PENDLETON ELEMENTARY SCHOOL
PENDLETON ELEMENTARY SCHOOL
by Paul Butler
I started school in 1929 at Pendleton School on "Runnion Ridge". My first
teacher was Lela Roberts of Swansdale. Then came Josie Long, Flem Houghton,
Mable Johnson and finally Beulah Bail Martin. We had one classroom and a
cloak room where we stored our coats, hats, overshoes and lunch containers
(usually a small lard pail). We had a pot belly stove which burned coal.
Students went up to the coal house to get a bucketful of coal for the
classroom. We got water from E.E. Runnion's house. We would draw a bucketful
from the well and put it in our school bucket and carry it to the school
where we either had collapseable cups or made one of paper. We had a "Chic
Sale" outhouse for the girls and one for the boys. Sheep and cattle roamed
the grounds. When we played ball, a cow pile might have been used for a
base. We made our athletic equipment such as chimney bark (??), baseballs
and bats. In the winter we would play fox and goose in the snow. We usually
put on a Christmans play for our parents. Sometimes we would have peanut or
pie socials to get money to buy books for our small library.
The teacher usually arrived the first day of school with a broom, a box of
chalk, erasers and a register in which to list the names of the students.

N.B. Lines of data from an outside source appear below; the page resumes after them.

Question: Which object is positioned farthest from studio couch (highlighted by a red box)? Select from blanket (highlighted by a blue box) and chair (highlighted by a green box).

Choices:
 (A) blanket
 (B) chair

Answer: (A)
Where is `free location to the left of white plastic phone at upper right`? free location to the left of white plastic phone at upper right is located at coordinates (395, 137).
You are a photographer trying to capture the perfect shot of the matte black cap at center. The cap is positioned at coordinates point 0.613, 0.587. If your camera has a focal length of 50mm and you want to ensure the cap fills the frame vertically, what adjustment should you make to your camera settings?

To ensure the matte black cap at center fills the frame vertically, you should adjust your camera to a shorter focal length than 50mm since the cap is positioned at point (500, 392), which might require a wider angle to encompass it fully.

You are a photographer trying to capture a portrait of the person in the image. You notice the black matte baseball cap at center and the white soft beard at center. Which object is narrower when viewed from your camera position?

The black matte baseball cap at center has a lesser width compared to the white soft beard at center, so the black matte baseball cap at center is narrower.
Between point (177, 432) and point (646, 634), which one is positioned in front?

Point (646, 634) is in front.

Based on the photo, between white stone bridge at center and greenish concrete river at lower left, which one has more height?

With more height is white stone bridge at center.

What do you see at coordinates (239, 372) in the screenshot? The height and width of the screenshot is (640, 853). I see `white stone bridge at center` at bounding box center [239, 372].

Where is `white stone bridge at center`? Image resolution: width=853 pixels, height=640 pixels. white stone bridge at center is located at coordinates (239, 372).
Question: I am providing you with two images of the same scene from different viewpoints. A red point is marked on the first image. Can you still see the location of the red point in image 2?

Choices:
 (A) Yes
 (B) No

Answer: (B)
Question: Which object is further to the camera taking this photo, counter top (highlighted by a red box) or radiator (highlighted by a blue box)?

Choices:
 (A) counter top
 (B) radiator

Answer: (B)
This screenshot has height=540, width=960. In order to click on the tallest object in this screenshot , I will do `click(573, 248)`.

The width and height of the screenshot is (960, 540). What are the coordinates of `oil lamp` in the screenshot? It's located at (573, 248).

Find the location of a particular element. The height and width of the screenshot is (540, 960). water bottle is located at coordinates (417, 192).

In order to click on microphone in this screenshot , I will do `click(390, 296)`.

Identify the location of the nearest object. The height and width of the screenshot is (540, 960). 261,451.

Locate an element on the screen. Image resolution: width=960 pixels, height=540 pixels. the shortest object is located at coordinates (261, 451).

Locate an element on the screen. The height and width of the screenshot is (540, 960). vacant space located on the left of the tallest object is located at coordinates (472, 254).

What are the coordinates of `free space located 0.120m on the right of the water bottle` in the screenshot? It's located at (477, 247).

We bought our own pencils, paper and textbooks. All eight grades plus the
primer class were taught in one room. Each class was called in turn to the
"Recitation Bench." Writing and art were given to all classes at the same
time.
At the end of the year much time was spent getting the 8th graders prepared
for the diploma examination. One year, the three seventh graders were
included with the lone eighth grader. The eighth grader and two of the three
seventh graders passed the test. High schools open to us were Gassaway and
Sutton in Braxton Co. and Clay Co. High and Widen High in Clay Co. The lack
of school busses in rural areas caused many students to get a late start in
high school. This improved in the 1930s. I have many good memories and
humorous stories about my days in that little school house.